Céline et
l’Escaut
[1937]
Il faudrait parler de Louis-Ferdinand Céline
avec toute la douceur et le respect qu’il se refuse à lui-même. Non qu’il
souhaite nous voir ces sentiments, mais bien plutôt qu’il se défend si fièrement
de nous les inspirer.
La première fois que je vis Céline sur l’Escaut,
c’était une brillante journée de printemps, toute d’air vif et pur, de
mouettes éclatantes, de ciel bleu lustrant ses grosses plumes blanches, de badauds figés
au bord de l’eau. L’Escaut frétillait doucement de ses minuscules plis
d’or ; le Flandria affichait son offre séduisante : "Visitez le
port" (tour d’une heure, dix francs par personne).

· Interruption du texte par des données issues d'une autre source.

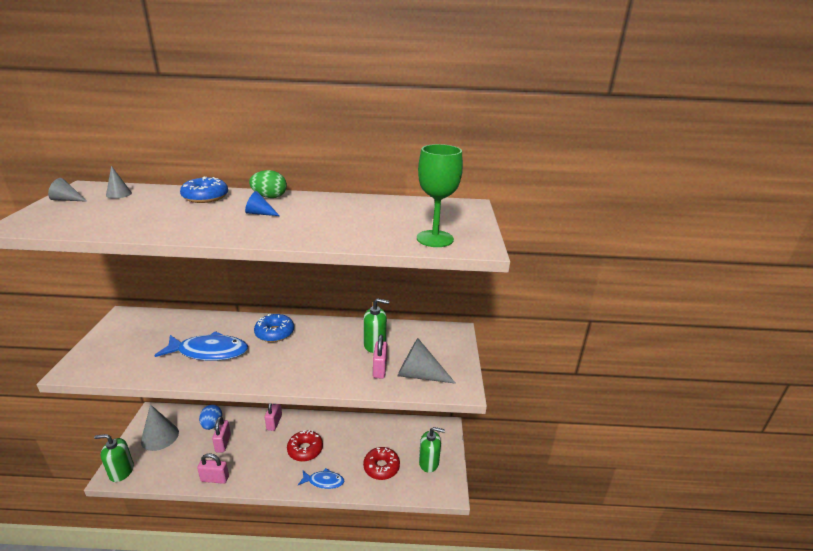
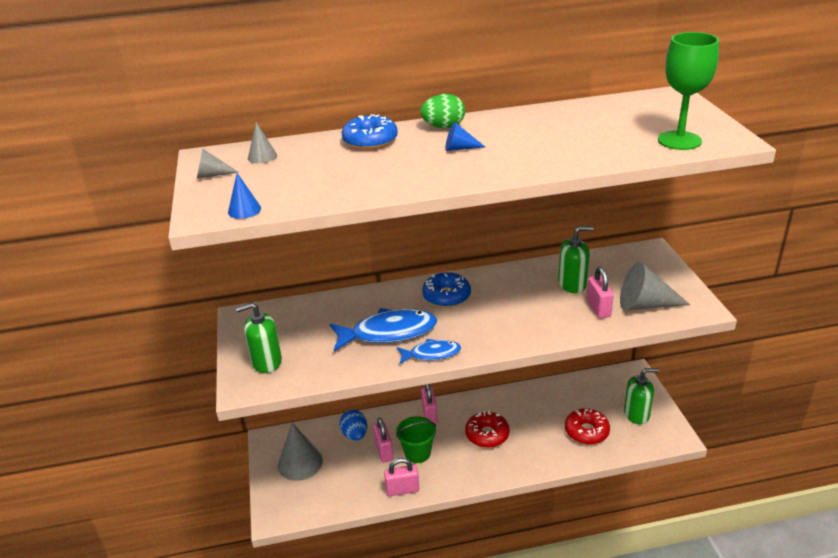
camera: 10 degrees left, 5 degrees up
green soap dispenser [94,434,134,482] -> green soap dispenser moved to [236,302,282,373]
blue fish [298,468,344,489] -> blue fish moved to [397,339,461,364]
none -> blue cone [228,173,261,219]
none -> green bucket [396,416,436,463]

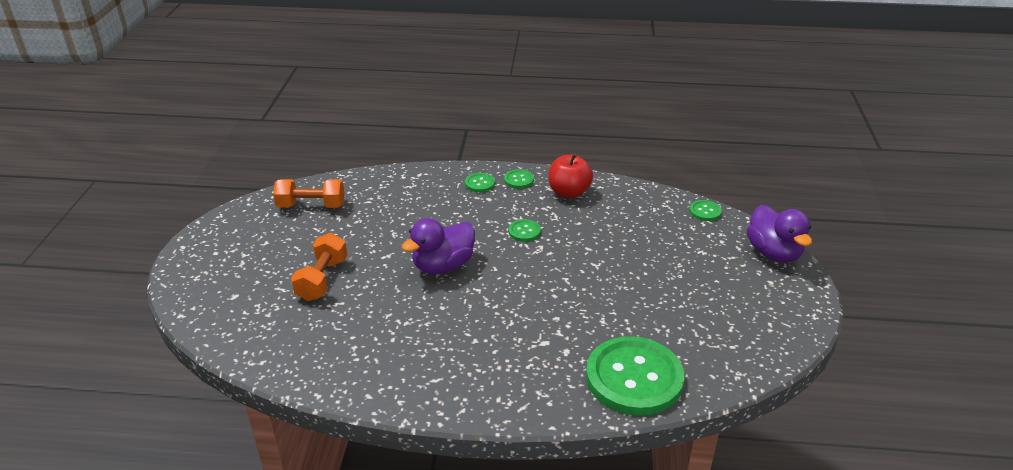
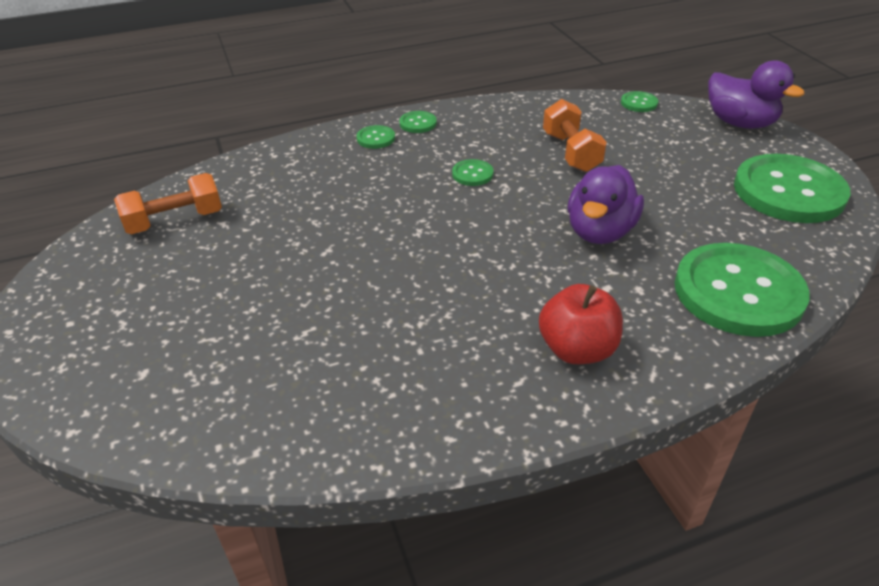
camera: 25 degrees left, 5 degrees up
orange dumbbell [291,233,347,301] -> orange dumbbell moved to [543,99,607,172]
purple duck [402,218,475,274] -> purple duck moved to [568,165,644,244]
red apple [549,153,593,198] -> red apple moved to [539,284,623,364]
none -> green button [734,154,851,223]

Assis au soleil, tout livré au vent que cause le mouvement du
bateau, ses longs cheveux volant autour de son grand front, Céline se laisse vivre.
C’est la seule fois, peut-être, que je lui verrai cette expression. Son regard, aigu
et verdâtre, détaille bien tout : les navires, les quais, le fleuve... les navires
surtout... Trois jours plus tard, il aura trente-neuf ans. Quelques mois plus tôt,
c’était le coup de foudre du Voyage. Ici, sur ce fleuve tranquille, sur ce
petit bateau, il échappe un moment à l’ennui ; aux mille indiscrétions de la
brusque célébrité. Mais la gloire qui lui est venue, si moralement elle
l’impatiente, lui a du moins procuré cette brève sécurité matérielle si
nécessaire à l’éternel surmené qu’est le pauvre Docteur Destouches...
Les coins de ses yeux sourient tandis qu’il me confie :
"Je voudrais vivre à Anvers. Si un jour je suis banni de France, c’est ici que
je viendrai vivre."
Quand le tour se termine, trop vite, (on n’a rien vu du
port), il se sent frustré et il avoue : "Il y a eu des temps où, en une semaine, je
ne gagnais pas vingt francs..."
Deux ans plus tard. Froide matinée de mars. Le rude hiver
anversois, si hargneux, si tenace, tente désespérément de s’agripper, de mordre...
Du fleuve maussade et lourd montent cette atmosphère délicate, ces pâleurs, ce ciel
nacré que Céline reconnaît pour les avoir aimés [E.P. a écrit "aimées" ?]
d’avance sur les toiles des Maîtres flamands. Amertume et douceur mêlées, nuances
si secrètes qu’on s’épuise à les suivre, profil gris de la ville couchée le
long de l’eau, blêmes remous du fleuve, – l’écrivain ne peut détacher le
regard de ces choses si pareilles à lui dans leur mutisme, leur tristesse farouche, leur
majesté inconsciente, leur âpreté solitaire... Très pâles, ses yeux ont la couleur de
l’eau.
Encore un an, puis, par une éclatante après-midi d’été :
la chaleur, torride à Paris, a chassé Céline vers le Nord. Dans quelques jours, il sera
en Finlande, puis en Russie, où il ne pourra se souffrir. Il est sombre, amaigri,
visiblement épuisé par les trois ans de labeur forcené que représente Mort à
crédit. Il dit à nouveau, plusieurs fois : "J’aimerais vivre à Anvers.
J’en ai assez de Paris." On pense involontairement à toutes les villes du monde
où il a dû dire ces mêmes paroles, avec le même accent, et dans les yeux, la même
fatigue ; et aussi à une phrase de L’Église : "C’est toujours plus
amusant ailleurs, je ne sais pas si vous avez remarqué ?" Mais comme je lui fais
part de ces réflexions, il riposte impatienté : "Vous avez tant d’air, à
Anvers. Vous ne savez pas comme c’est important, avoir beaucoup d’air. Je sais,
moi." Et toute sa misérable enfance, son adolescence contrariée, – traînées
au long de rues étouffantes, comprimées dans des logis étroits, – remontent dans
ces mots. Et l’on n’ose plus regarder les lignes qui accusent son visage, lui
ont créé comme un deuxième visage à la fois plus noble et plus veule, plus impérieux
et plus soumis, plus imposant que l’autre : le mouvement lutteur des sourcils, la
crispation gouailleuse de la bouche, le pli fatigué du menton ; ni surtout cette étrange
ride du front, si profonde qu’elle semble une cicatrice...
À certains moments, même l’Escaut ne peut pas
grand’chose pour Louis-Ferdinand Céline, poète du désespoir, obsédé du néant,
amant insassouvi de la sincérité et du beau.
"La vérité de ce monde, c’est la mort".
Évelyne POLLET. Cassandre, 22 mai 1937.